1 Mit dem angefochtenen, im Beschwerdeverfahren ergangenen Erkenntnis des Landesverwaltungsgerichts Oberösterreich (Verwaltungsgericht) vom 10. Jänner 2022 wurde der Antrag der Revisionswerberin vom 3. November 2021 auf Gewährung von Sozialhilfe zur Unterstützung des Lebensunterhalts und zur Befriedigung des Wohnbedarfs nach dem Oö. Sozialhilfe Ausführungsgesetz (Oö. SOHAG) mit der wesentlichen Begründung abgewiesen, dass keine dauerhafte Berechtigung zur Niederlassung iSd § 5 Oö. SOHAG vorliege, weil die Revisionswerberin lediglich über den befristeten Aufenthaltstitel „Rot Weiß Rot Karte plus“ verfüge.
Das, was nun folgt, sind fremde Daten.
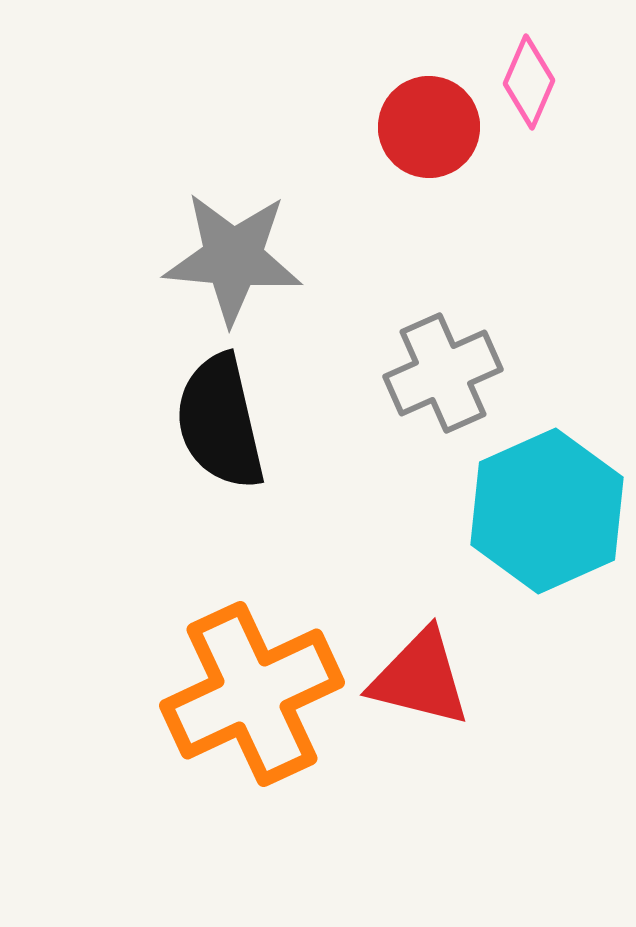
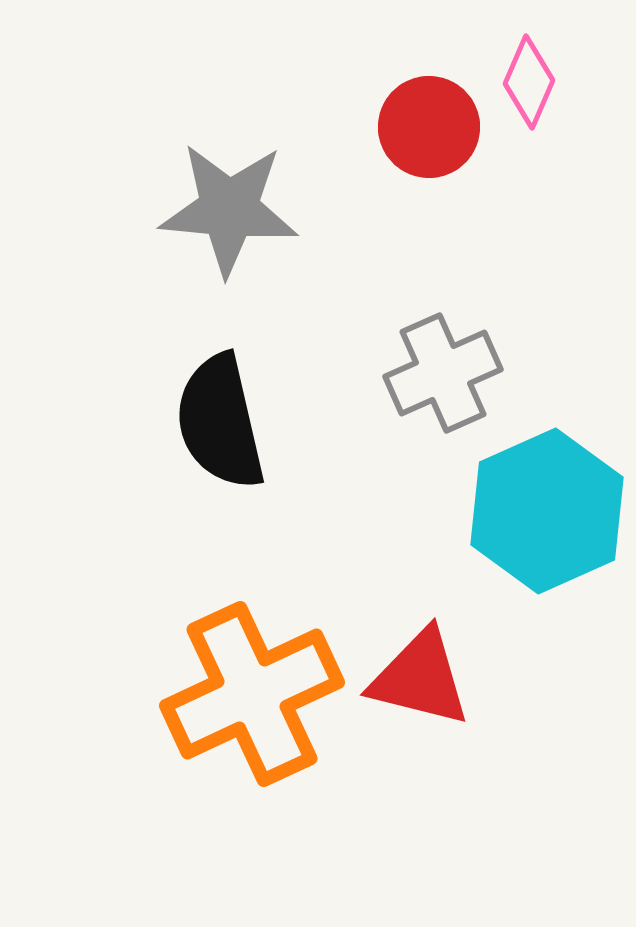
gray star: moved 4 px left, 49 px up
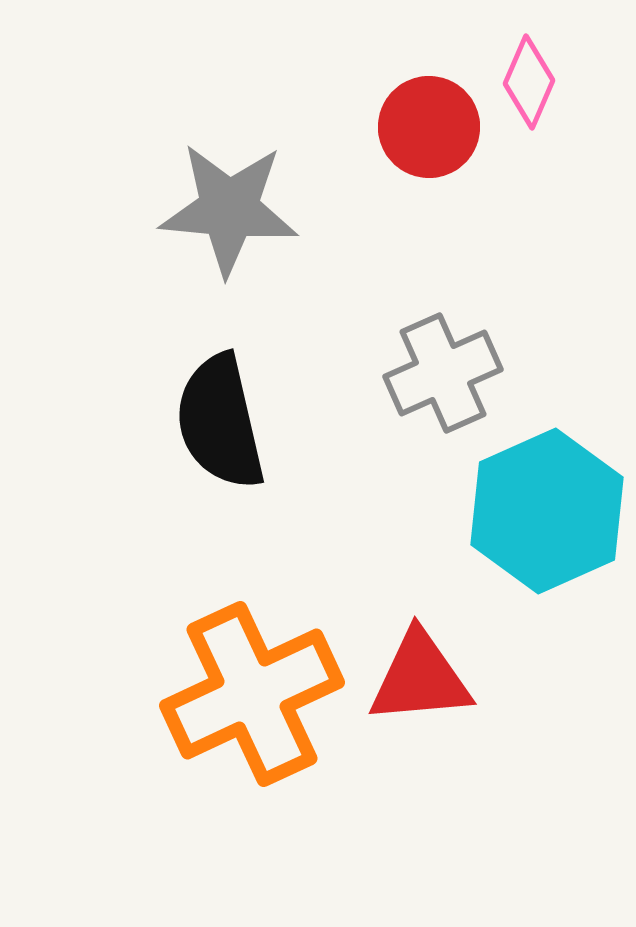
red triangle: rotated 19 degrees counterclockwise
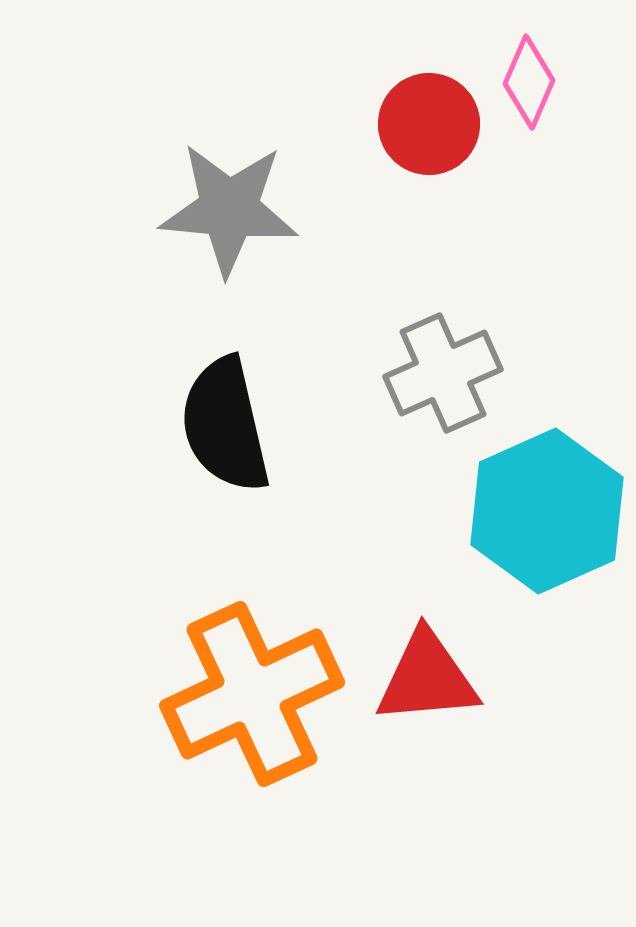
red circle: moved 3 px up
black semicircle: moved 5 px right, 3 px down
red triangle: moved 7 px right
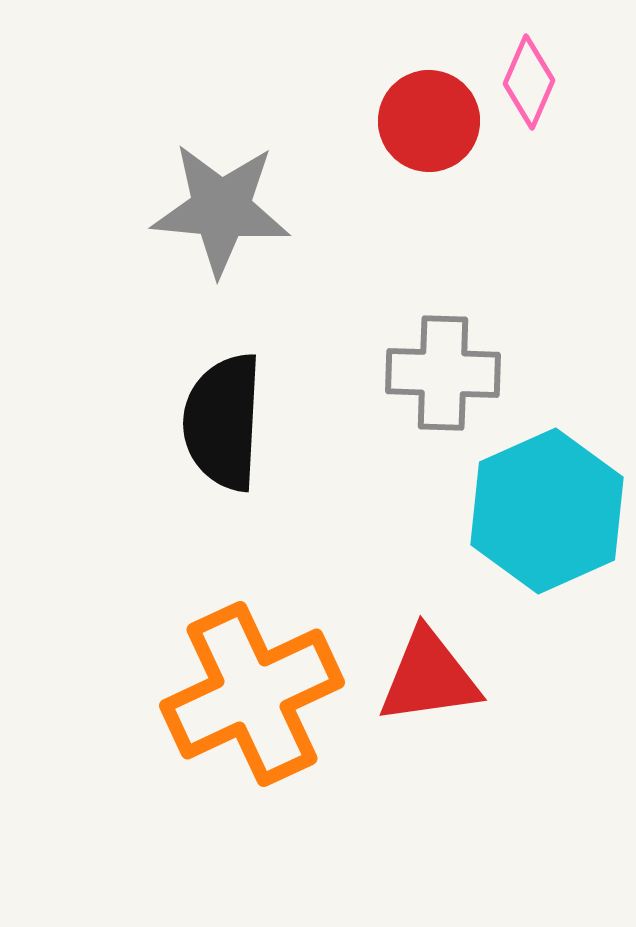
red circle: moved 3 px up
gray star: moved 8 px left
gray cross: rotated 26 degrees clockwise
black semicircle: moved 2 px left, 3 px up; rotated 16 degrees clockwise
red triangle: moved 2 px right, 1 px up; rotated 3 degrees counterclockwise
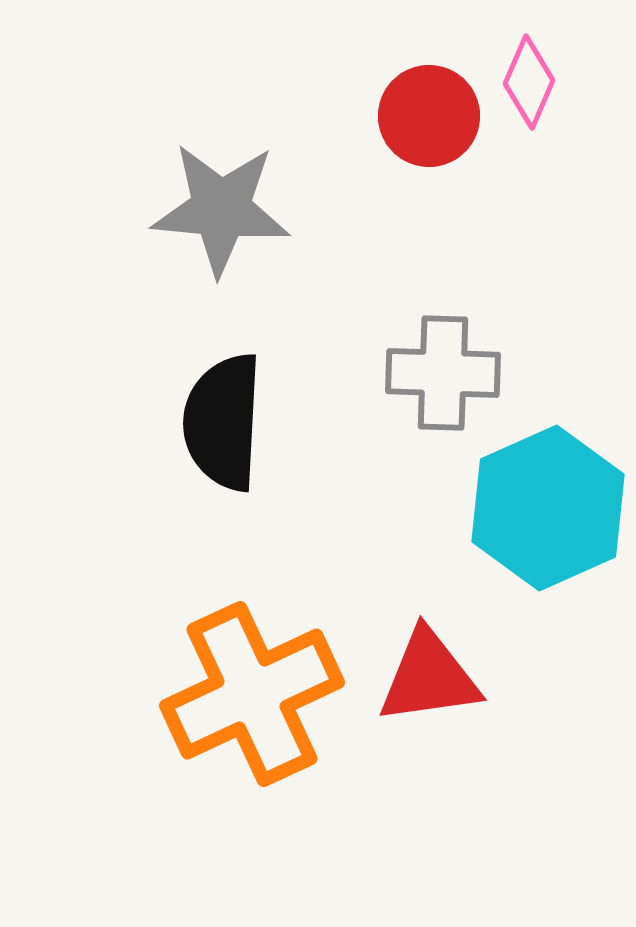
red circle: moved 5 px up
cyan hexagon: moved 1 px right, 3 px up
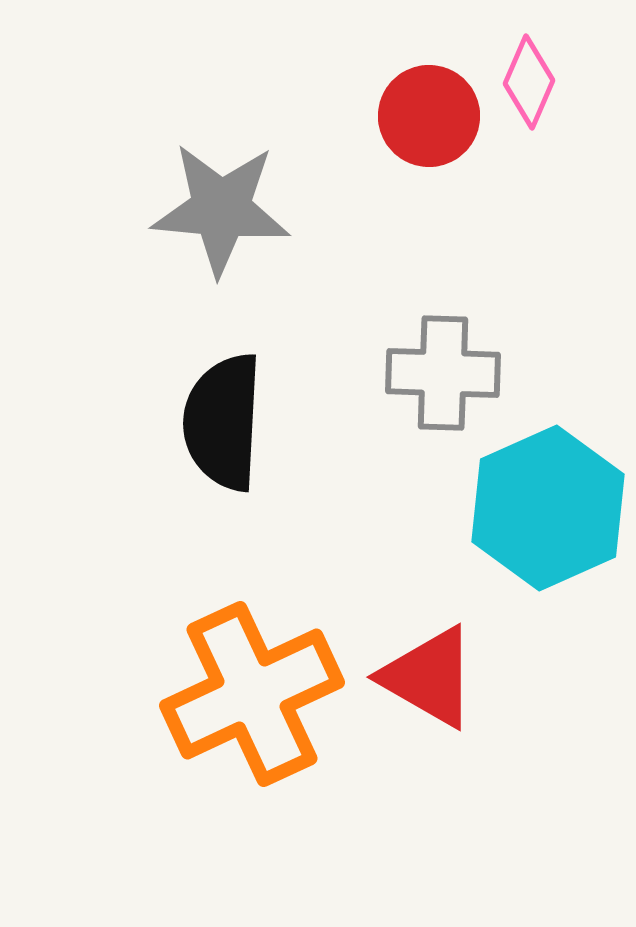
red triangle: rotated 38 degrees clockwise
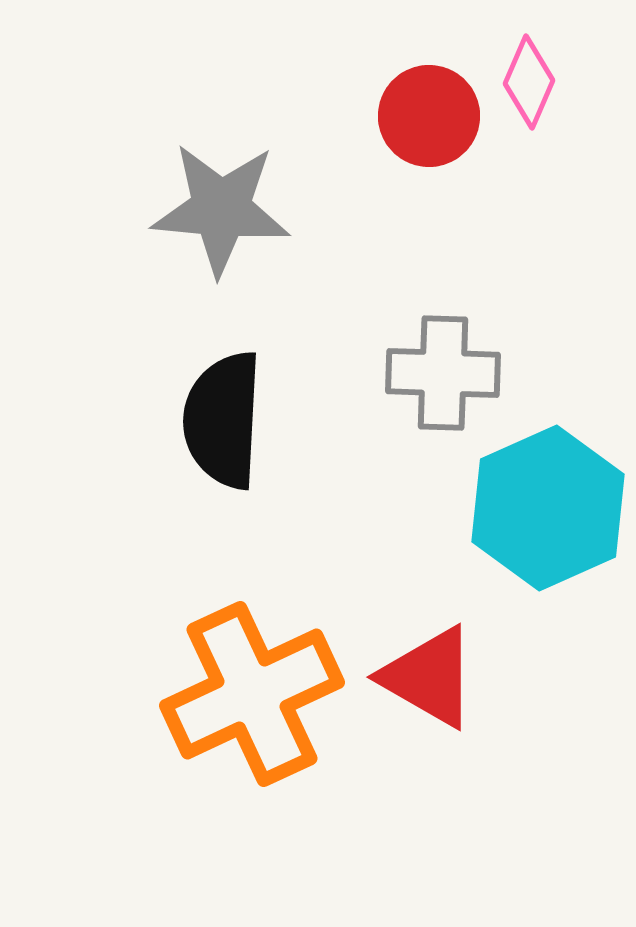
black semicircle: moved 2 px up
Weiters wurde ausgesprochen, dass die Revision an den Verwaltungsgerichtshof gemäß Art. 133 Abs. 4 B VG zulässig sei.

2 Den zuletzt genannten Ausspruch begründete das Verwaltungsgericht damit, dass keine Rechtsprechung des Verwaltungsgerichtshofes zu der Frage vorliege, ob der der Revisionswerberin zukommende befristete Aufenthaltstitel „Rot Weiß Rot Karte plus“ nach dem Niederlassungs und Aufenthaltsgesetz (NAG) sie als „dauerhaft niedergelassenen Fremden, der sich seit mindestens fünf Jahren dauerhaft, tatsächlich und rechtmäßig im Bundesgebiet aufhält“ iSd § 5 Oö. SOHAG qualifiziere, wobei dieser Rechtsfrage Bedeutung über den vorliegenden Einzelfall hinaus zukomme.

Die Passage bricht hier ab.